Trends in the screening process included a higher proportion of positive screenings between September 2017 and January 2018, with 84 cases in 822 screenings, or 10% when compared to August 2016 to August 2017, with 8 cases in 542 screenings, or 1.5% (z-test P<0.01).

Dr. Kemble and the investigators determined that colonization was highest in the skilled nursing facilities caring for ventilated patients (median: 7.7%; range: 0%—43.3%), compared to acute care hospitals (0%; 0%–6.3%), long-term acute care hospitals (0%; 0%–14.3%), and skilled nursing facilities (0%, 0%–1.5%). Overall the point prevalence surveys in the skilled nursing facilities caring for ventilated patients identified 84 of the 93 (91%) colonized cases.

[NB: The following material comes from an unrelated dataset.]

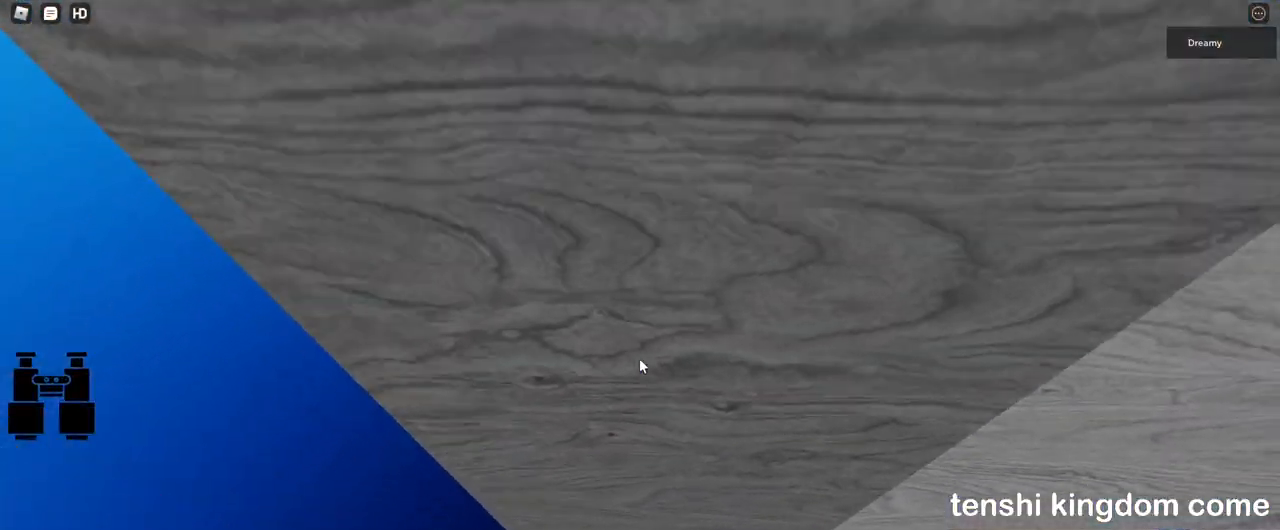
{"keys": ["w"], "mouse": [], "events": [[400, "a", "up"]]}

Additionally, among the 5 skilled nursing facilities caring for ventilated patients with repeat point prevalence surveys, 4 had higher prevalence on repeat screening (median: 26.1%; range: 0%—43.3%) than at baseline (1.2%; 0%–17.0%).

When speaking with Contagion®, Dr. Kemble provided an update on the current burden of C auris in the Chicago region, which has grown since the submission of the abstract.

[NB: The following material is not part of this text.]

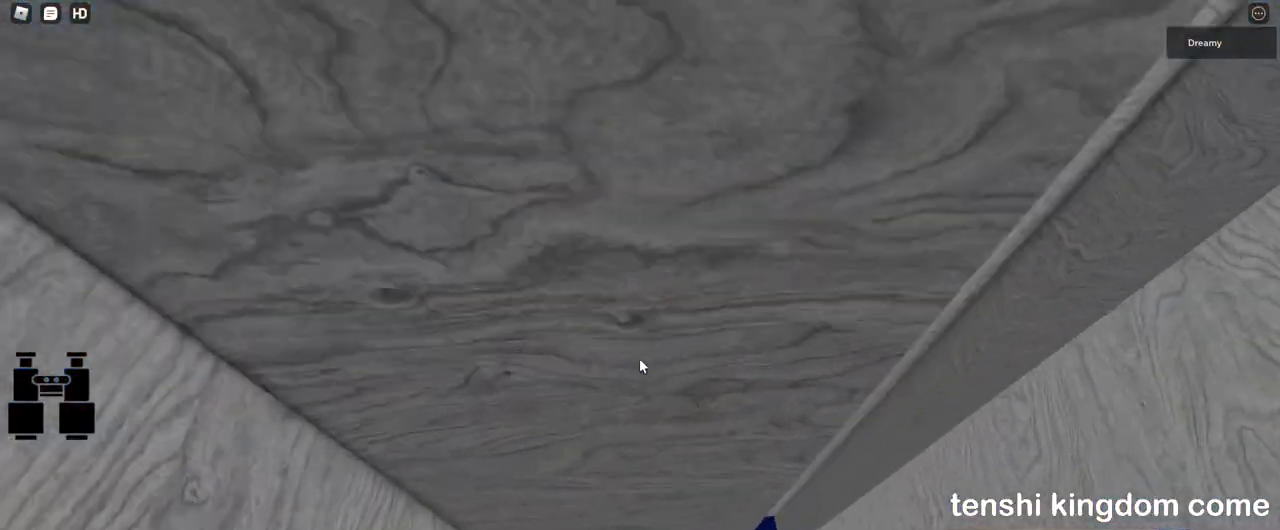
{"keys": [], "mouse": [], "events": [[133, "w", "up"]]}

“The burden in the Chicago area has grown,” Dr. Kemble explained. “In my abstract I talked about a median prevalence in certain types of facilities of about 8%, but since the abstract was submitted, we are now seeing prevalence range in these same long-term care settings anywhere from 20% to 70%.”

The abstract concludes that C auris is rapidly emerging in the Chicago area, and that increasing the prevalence of colonization during repeat point prevalence surveys indicates transmission and amplification in skilled nursing facilities caring for ventilated patients.

State and local health departments provided recommendations for controlling infections. They also issued health alerts and recommended the placement of patients from high-acuity floors in skilled nursing facilities caring for ventilated patients on “transmission-based precautions to prevent further spread.

Dr. Kemble spoke with Contagion® about what health care providers in areas where C auris prevalence is increasing should know about the fungus. (see video).

There’s a need to understand some of the testing issues around C auris, so it’s not easily detectable by standard testing methodologies,” Dr. Kemble stressed. “…There are some lookalike bugs, C haemulonii, and others that if you’re seeing a patient with that organism, you may want to make sure your laboratory is doing appropriate testing to verify it is not C auris.”

Additionally, Dr. Kemble recommends the use of sporicidal cleansers that can diminish the threat of the spread of C auris and for providers to be cognizant of the settings that patients are being admitted from to determine whether or not contact isolation is required.